Further, Zazhytska et al. obtained serum from SARS-CoV-2-infected hamsters and utilized ultraviolet (UV) irradiation to inactivate the virus before introducing the serum into the nasal cavity of virus-naïve hamsters to determine if anosmia was truly non-cell-autonomous. In addition, they used postmortem human tissues to examine the significance of their observations in humans, comparing alterations in gene expression among SARS-CoV-2-infected people and controls.
Results and discussions
Zazhytska et al. discovered 13 distinct cell kinds and found that sustentacular (SUS) cells, expressing the angiotensin-converting protein 2 (ACE2) receptor, accounted for the most infected cells. Even though microglia and other immune cells showed significant viral uptake, only a tiny percentage of OSNs were infected.
The cellular consequences of direct SARS-CoV-2 infection were demonstrated by a drastic decrease in the proportion of SUS cells, whereas the viability of OSNs was unaltered. Besides, the cellular composition had returned to normal, and the virus had disappeared from all OE cells by day 10.
Zazhytska and her team discovered a substantial drop in genes associated with olfaction, especially transcription factors that govern olfactory receptors (OR) signaling genes and ORs, such as adenylyl cyclase 3 (Adcy3), following COVID-19. They discovered the disruption of wide-range genomic linkages of OR genes one day after SARS-CoV-2 infection utilizing Hi-C assays (a genomic analysis modality) in SARS-CoV-2- and sham-infected hamsters.
Additionally, global, and more extensive chromatin rearrangements occurred by day 3. Surprisingly, OR gene rearrangements continued on day 10 after infection, following the viral clearance, possibly explaining the SARS-CoV-2-linked long-lasting alterations in OR-related gene expression and anosmia.
These findings indicated that anosmia was unlikely to be caused by a direct SARS-CoV-2 mechanism, given OSNs’ limited vulnerability to viral entry and the presence of OR transcriptional and chromatin alterations. Moreover, the experiments with UV-irradiated serum indicated that viral or cellular components released from other infected cells, probably the infected SUS cells, cause widespread alterations in nuclear architecture relevant to OR genes in OSNs.
In human autopsies, Zazhytska et al. discovered a preferential decline in the expression of OR-linked genes, such as Adcy3 and other vital olfactory transcripts. Furthermore, they found an extensive loss of long-distance contacts, many of which were unique to OR-associated genes, when matching Hi-C interaction maps across OSNs from control human autopsies and postmortem specimens from SARS-CoV-2-infected individuals.

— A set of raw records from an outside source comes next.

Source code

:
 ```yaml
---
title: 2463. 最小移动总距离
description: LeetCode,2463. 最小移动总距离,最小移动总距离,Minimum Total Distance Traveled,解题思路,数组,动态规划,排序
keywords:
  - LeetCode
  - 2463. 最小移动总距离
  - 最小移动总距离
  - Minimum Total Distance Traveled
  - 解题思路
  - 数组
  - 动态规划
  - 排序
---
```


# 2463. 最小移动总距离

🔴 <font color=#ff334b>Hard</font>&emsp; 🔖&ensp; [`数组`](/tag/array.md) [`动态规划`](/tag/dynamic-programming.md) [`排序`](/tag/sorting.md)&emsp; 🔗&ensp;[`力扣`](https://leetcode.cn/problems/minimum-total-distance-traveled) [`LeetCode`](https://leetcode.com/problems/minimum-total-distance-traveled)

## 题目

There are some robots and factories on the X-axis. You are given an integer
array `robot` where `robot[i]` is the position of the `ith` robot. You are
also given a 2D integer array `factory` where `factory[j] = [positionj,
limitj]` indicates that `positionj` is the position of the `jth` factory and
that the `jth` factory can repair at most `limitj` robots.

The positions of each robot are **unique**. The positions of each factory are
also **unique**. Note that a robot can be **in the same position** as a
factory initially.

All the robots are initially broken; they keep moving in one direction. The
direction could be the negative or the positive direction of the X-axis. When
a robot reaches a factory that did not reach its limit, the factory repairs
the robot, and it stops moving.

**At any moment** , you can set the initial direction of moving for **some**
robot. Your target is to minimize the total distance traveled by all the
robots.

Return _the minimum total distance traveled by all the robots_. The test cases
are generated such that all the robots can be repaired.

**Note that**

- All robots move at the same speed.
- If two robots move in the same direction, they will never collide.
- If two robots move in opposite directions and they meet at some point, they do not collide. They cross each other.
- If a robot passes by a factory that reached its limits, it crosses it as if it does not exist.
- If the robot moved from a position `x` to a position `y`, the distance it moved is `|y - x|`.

Collectively, the authors noted that the findings from the study undertaken by Zazhytska and her team supported the theory that SARS-CoV-2-induced loss of smell was caused by the non-autonomous alteration of wide-range genomic connections of OR-associated genes. Such nuclear architectural abnormalities might not be quickly restored in post-mitotic cells like OSNs, potentially explaining the continuation of anosmia phenotypes and other associated characteristics like parosmia, a distorted perception of the smell, for weeks/months post-infection.
Notably, the research by Zazhytska et al. raised numerous intriguing concerns. Although the trial showed that the process for the COVID-19-induced loss of smell was non-cell-autonomous and does not necessitate a live virus, the exact components responsible have yet to be discovered.
Further, the authors suggested that the possible molecules included substances released from SARS-CoV-2-infected cells like cytokines, circulating pieces of SUS cells, and nonviable viral fragments. Indeed, the mechanism via such a compound induced dramatic shifts in OSNs’ nuclear architecture was also uncertain.